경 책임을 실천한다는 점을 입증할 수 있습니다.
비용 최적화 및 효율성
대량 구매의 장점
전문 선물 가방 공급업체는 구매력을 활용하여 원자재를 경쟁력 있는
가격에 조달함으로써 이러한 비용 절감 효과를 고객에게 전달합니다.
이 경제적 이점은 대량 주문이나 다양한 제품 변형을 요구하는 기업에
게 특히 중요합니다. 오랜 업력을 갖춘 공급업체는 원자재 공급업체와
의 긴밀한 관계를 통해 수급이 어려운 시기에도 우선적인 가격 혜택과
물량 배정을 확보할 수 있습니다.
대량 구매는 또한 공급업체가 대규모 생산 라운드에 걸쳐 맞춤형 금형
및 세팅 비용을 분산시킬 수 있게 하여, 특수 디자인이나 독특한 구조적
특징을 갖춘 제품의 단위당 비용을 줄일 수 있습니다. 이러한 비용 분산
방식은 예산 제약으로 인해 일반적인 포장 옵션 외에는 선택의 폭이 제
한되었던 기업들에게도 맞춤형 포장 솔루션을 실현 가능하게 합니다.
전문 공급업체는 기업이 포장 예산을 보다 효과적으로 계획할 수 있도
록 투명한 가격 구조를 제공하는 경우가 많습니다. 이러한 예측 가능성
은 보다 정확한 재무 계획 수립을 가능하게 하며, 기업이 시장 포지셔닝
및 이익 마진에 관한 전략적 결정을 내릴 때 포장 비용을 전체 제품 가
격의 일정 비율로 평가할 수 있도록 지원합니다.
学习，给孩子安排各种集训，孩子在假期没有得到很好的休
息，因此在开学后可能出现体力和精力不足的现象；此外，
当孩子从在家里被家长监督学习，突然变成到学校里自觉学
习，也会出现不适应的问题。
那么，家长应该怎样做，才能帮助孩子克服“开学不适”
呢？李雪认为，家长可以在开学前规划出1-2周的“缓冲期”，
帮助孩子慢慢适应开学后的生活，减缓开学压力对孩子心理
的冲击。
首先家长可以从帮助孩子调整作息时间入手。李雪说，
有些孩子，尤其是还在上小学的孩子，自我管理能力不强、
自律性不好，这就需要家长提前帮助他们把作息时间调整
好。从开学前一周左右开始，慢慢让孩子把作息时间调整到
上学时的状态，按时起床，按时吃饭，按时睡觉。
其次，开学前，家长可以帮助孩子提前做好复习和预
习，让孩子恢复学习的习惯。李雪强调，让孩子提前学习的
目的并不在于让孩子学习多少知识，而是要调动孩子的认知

-.-.-

> Instruction
Filter the material for the word "공급업체는" and copy each matching line.

> Written answer
전문 선물 가방 공급업체는 구매력을 활용하여 원자재를 경쟁력 있는
게 특히 중요합니다. 오랜 업력을 갖춘 공급업체는 원자재 공급업체와
전문 공급업체는 기업이 포장 예산을 보다 효과적으로 계획할 수 있도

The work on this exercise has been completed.